### BRIEF
Beginning with the line that holds "pinky dip: (721, 698)" in the data below, give again every line through the one that holds "index pip: (755, 603)", exactly as written.

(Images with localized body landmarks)
-=-=-=-=-

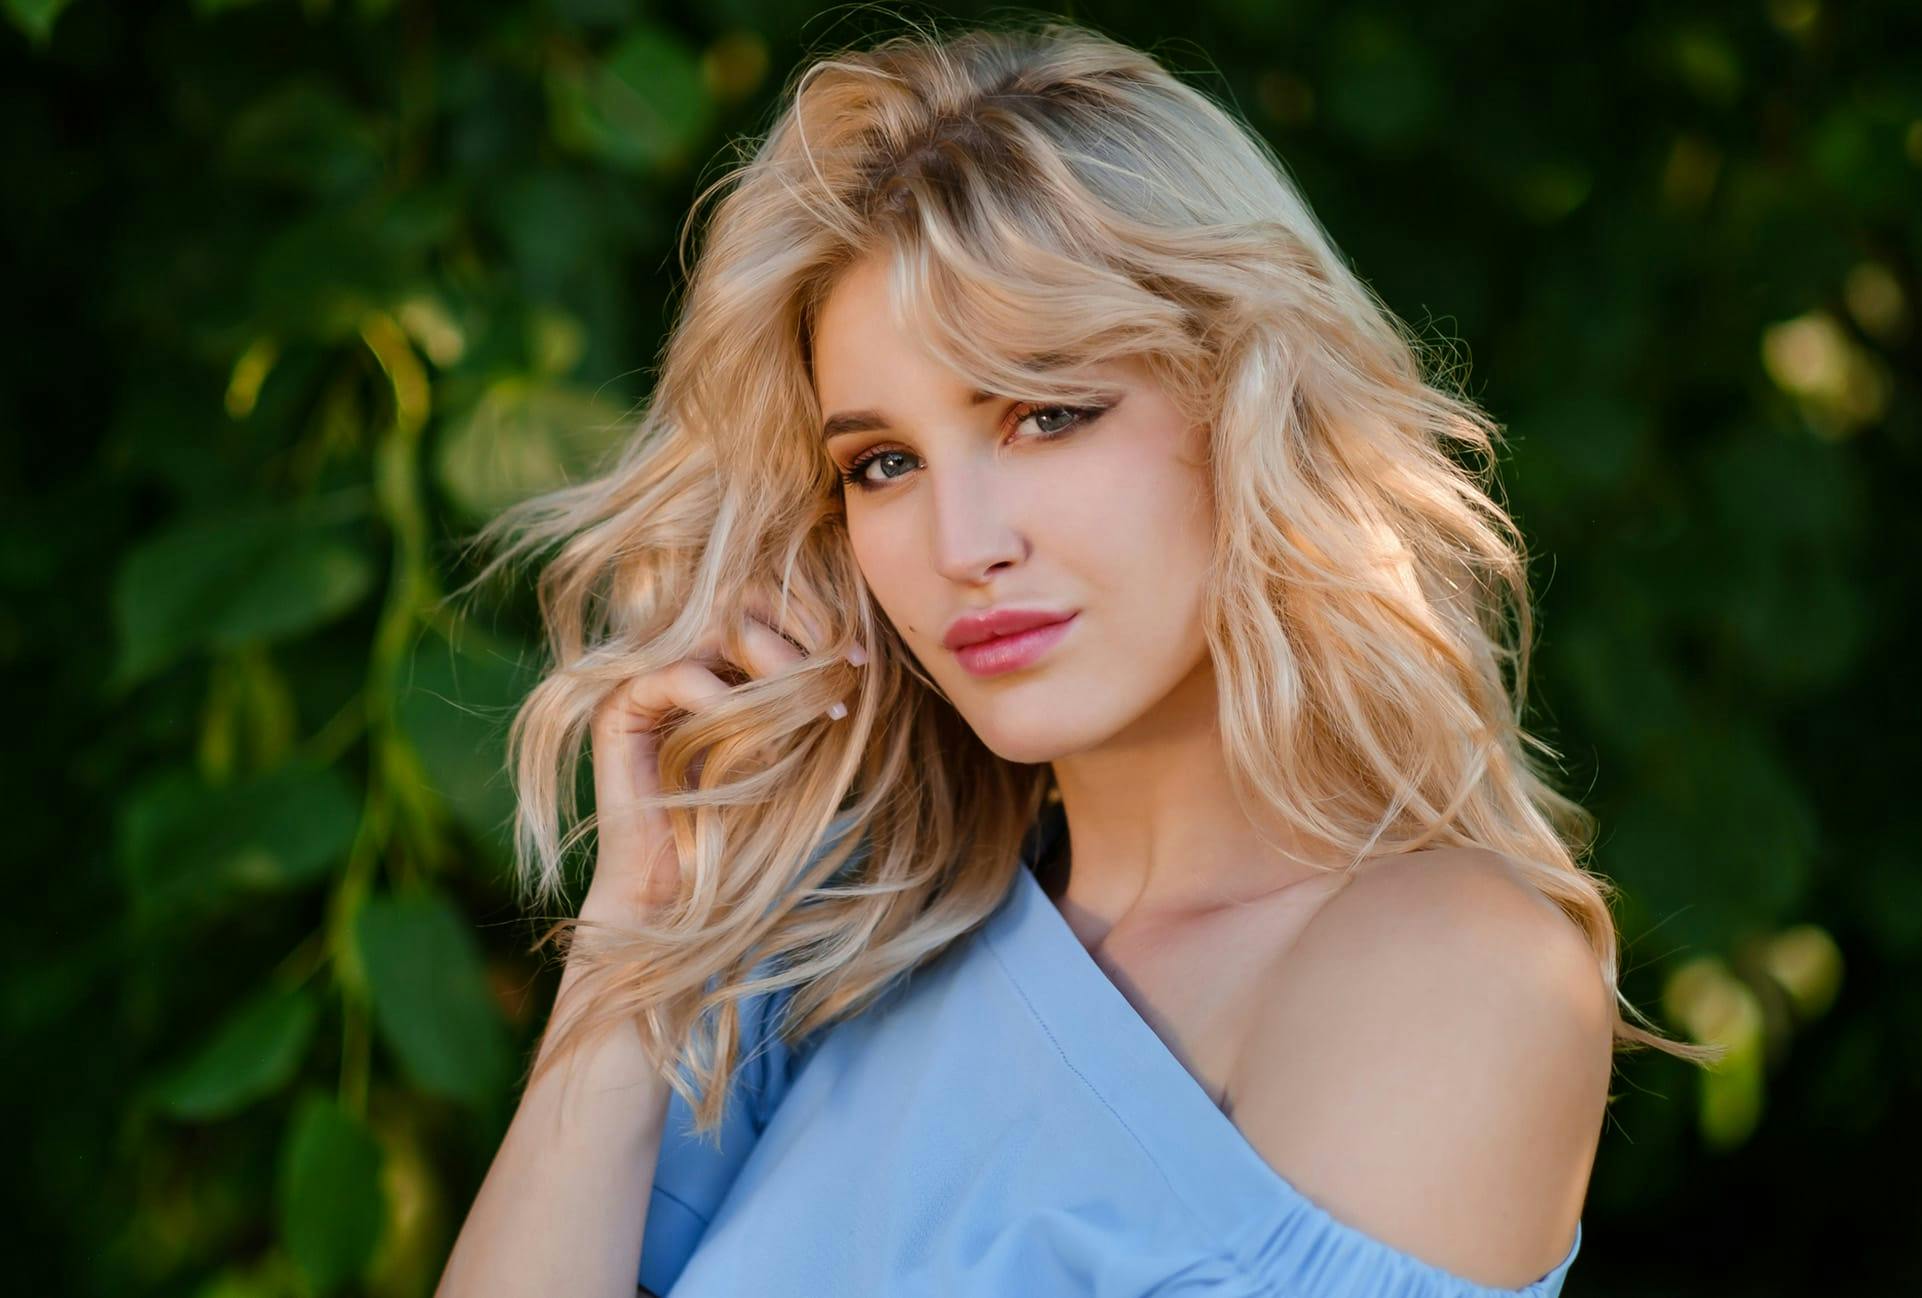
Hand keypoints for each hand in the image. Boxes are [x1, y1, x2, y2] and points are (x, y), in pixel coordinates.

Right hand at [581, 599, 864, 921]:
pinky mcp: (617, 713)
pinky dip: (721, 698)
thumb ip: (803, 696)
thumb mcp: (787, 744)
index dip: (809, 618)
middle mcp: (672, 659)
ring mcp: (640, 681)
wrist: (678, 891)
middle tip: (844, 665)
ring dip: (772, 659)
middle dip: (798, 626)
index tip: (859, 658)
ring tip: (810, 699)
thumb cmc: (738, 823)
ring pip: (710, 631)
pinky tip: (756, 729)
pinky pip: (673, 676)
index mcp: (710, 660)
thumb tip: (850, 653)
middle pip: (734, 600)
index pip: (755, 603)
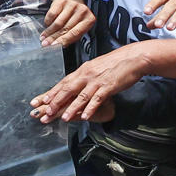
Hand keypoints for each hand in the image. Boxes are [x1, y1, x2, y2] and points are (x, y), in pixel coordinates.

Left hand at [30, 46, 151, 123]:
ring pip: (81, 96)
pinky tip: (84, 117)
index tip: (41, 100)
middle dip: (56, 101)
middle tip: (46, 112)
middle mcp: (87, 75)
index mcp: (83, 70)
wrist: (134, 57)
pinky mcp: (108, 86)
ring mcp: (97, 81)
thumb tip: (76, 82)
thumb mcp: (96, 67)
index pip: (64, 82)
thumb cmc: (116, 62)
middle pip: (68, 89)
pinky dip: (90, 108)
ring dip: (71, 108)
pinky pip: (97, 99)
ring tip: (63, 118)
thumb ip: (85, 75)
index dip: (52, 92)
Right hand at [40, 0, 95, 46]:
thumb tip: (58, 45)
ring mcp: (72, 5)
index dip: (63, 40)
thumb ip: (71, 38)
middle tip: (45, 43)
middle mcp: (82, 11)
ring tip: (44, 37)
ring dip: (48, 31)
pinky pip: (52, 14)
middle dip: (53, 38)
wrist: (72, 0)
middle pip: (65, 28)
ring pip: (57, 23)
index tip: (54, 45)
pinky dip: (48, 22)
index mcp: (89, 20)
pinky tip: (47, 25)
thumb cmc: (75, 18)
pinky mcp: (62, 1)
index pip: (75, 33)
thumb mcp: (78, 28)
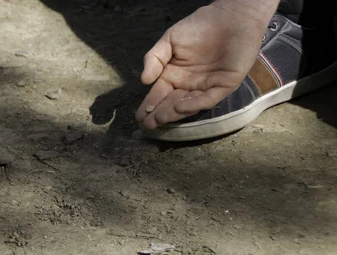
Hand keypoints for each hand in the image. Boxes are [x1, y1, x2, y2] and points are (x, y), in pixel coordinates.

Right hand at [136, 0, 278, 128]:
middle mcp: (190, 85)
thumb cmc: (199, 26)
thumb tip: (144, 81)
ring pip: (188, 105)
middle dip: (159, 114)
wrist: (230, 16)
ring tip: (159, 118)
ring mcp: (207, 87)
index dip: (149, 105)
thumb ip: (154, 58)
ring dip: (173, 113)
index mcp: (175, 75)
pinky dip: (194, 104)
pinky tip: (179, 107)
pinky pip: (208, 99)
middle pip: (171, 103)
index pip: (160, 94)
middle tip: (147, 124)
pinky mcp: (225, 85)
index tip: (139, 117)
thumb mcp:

-=-=-=-=-

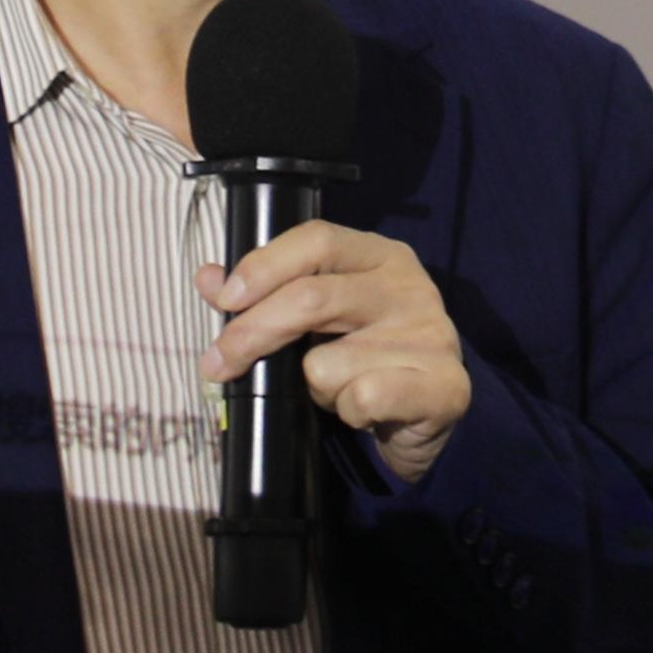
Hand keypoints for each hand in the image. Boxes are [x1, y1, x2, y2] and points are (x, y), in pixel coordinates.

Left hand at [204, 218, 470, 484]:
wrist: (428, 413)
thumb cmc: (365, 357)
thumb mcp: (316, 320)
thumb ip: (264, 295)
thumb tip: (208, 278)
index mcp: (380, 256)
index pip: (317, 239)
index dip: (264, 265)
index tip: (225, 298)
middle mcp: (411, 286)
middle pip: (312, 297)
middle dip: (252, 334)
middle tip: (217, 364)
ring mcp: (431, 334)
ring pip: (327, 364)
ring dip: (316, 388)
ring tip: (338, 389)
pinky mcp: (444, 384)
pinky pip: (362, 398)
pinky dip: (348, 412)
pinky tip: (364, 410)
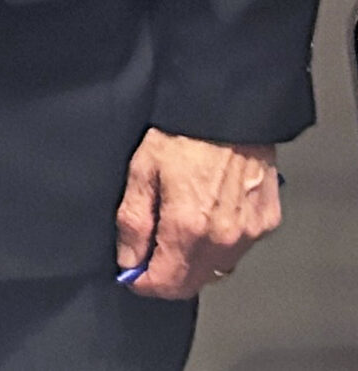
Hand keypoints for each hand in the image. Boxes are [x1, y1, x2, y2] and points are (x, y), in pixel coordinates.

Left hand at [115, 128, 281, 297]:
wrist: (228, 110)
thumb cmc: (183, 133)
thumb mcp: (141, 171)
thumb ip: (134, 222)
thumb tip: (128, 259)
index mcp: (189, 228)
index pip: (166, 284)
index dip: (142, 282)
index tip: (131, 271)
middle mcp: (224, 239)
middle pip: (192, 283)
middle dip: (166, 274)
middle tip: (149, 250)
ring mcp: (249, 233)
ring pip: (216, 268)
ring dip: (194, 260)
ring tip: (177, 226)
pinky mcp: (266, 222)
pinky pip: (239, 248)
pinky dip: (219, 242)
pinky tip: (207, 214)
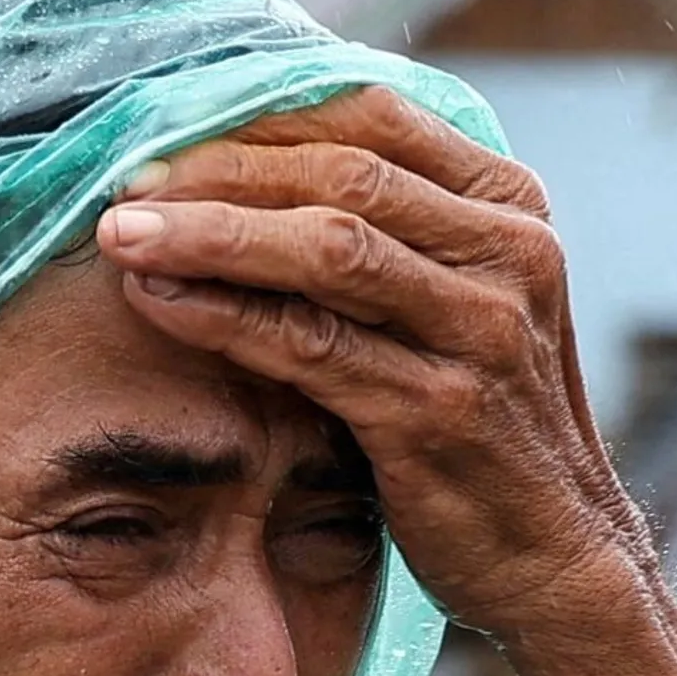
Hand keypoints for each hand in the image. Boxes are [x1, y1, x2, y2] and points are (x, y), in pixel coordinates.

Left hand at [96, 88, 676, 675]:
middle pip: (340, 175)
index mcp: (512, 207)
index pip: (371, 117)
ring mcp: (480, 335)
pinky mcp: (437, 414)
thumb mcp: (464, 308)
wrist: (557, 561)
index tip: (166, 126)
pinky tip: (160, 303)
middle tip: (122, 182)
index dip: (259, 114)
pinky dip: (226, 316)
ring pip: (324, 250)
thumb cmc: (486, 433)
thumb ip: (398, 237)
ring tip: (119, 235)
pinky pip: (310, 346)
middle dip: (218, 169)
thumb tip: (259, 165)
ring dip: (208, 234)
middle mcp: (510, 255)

-=-=-=-=-

### TASK RESULT
pinky dip: (721, 698)
thumb ip: (803, 696)
thumb mcp: (787, 744)
index dip: (809, 618)
middle mcp: (672, 659)
ring mcp: (640, 681)
wrist: (678, 891)
middle tip: (844, 665)
ring dip: (772, 659)
middle dip: (798, 626)
index tip: (859, 658)
ring tip: (810, 699)
thumb cmc: (738, 823)
ring pip: (710, 631)
pinky tip: (756, 729)
pinky pip: (673, 676)
index mcp: (710, 660)
thumb tip: (850, 653)
middle pip: (734, 600)
index pip: (755, 603)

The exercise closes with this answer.